• **DATA SHOWN**:
---+---

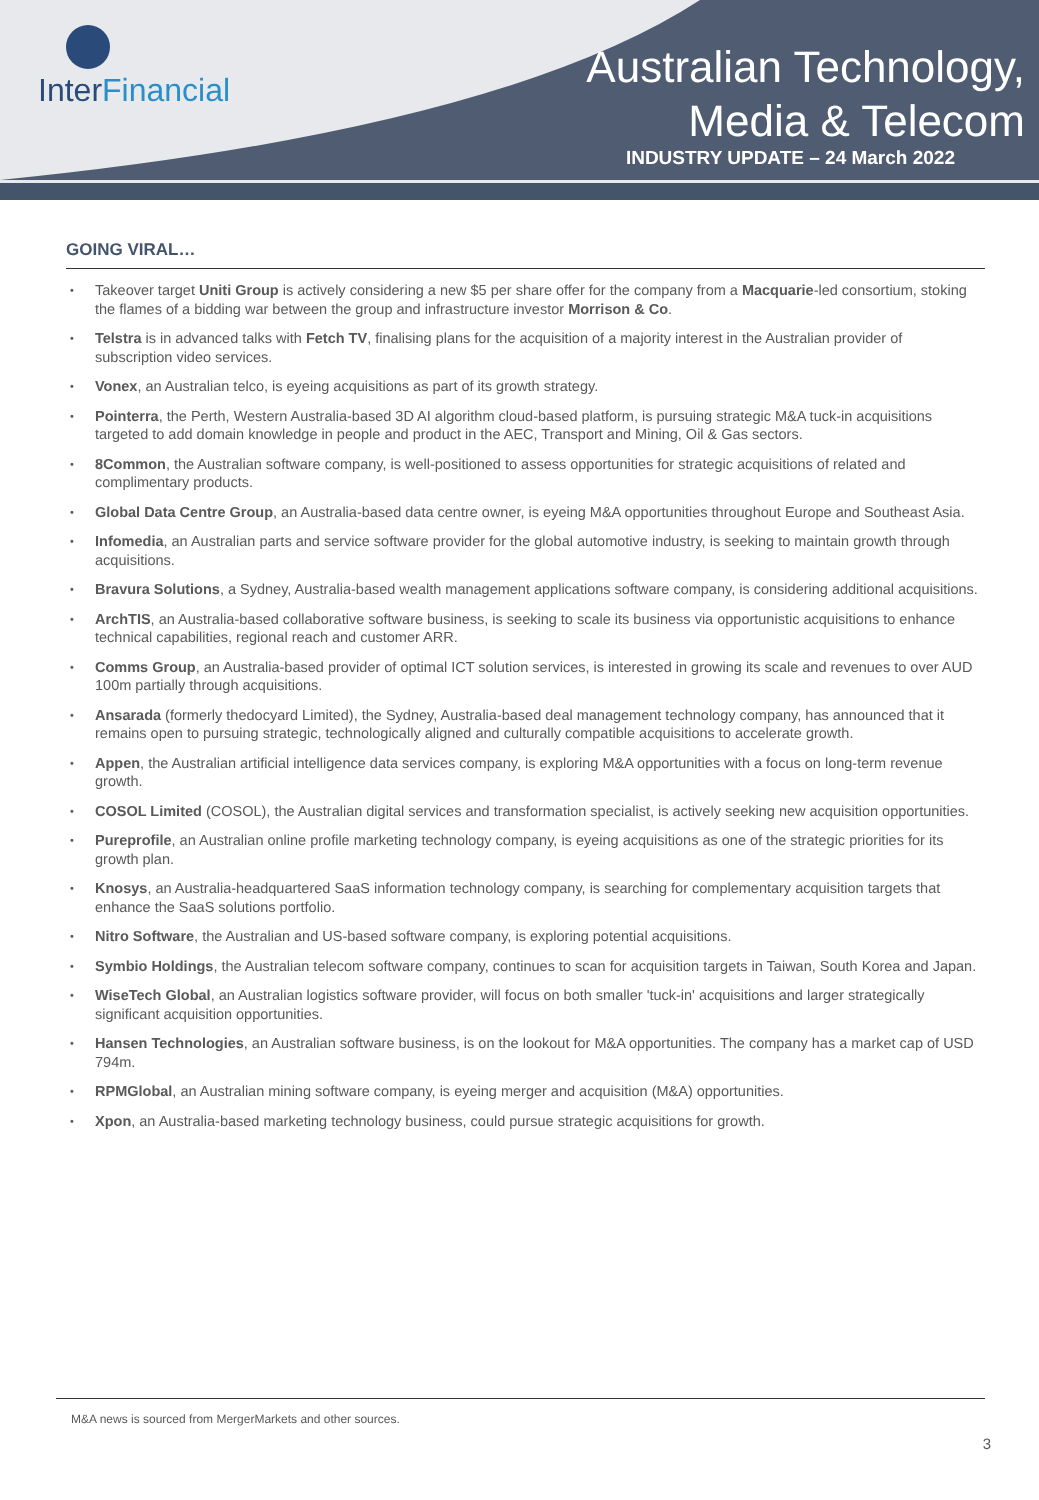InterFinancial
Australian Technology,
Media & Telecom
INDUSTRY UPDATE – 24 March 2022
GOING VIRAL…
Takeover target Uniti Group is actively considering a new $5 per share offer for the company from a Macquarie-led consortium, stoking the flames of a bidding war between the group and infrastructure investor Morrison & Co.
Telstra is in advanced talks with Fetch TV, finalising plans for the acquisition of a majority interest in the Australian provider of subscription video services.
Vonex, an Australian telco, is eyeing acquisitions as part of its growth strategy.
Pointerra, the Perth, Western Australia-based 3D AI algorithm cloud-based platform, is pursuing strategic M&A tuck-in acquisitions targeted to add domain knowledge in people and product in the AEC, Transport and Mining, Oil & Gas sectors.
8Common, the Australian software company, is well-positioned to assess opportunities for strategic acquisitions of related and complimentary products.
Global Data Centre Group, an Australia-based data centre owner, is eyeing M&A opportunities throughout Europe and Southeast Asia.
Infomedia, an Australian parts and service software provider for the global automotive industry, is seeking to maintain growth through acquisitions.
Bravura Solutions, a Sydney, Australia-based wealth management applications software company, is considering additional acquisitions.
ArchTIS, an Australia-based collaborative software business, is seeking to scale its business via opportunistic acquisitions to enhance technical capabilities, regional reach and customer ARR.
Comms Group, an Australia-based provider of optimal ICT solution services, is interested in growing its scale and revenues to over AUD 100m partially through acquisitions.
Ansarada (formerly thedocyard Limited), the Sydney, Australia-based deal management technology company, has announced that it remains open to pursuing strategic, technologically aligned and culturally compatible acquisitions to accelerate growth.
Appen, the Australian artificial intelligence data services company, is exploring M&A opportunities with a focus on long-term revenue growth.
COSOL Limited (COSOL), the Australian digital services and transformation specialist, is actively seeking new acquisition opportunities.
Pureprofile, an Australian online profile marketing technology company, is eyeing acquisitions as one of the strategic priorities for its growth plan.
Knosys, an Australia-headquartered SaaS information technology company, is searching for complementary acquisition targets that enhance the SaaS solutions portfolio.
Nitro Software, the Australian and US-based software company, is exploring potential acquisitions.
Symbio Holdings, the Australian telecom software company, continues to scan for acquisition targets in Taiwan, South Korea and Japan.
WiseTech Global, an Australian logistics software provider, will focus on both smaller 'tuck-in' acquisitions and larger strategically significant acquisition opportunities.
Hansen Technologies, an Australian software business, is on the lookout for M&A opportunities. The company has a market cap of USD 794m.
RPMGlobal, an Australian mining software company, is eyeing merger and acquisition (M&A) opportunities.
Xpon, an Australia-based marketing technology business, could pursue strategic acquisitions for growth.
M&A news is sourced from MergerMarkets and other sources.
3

---+---

• **DIRECTIONS FOR THIS TASK**:
State how many lines contain the word "tuck" across the listing, and give no other text.

• **RESPONSE BELOW**:
2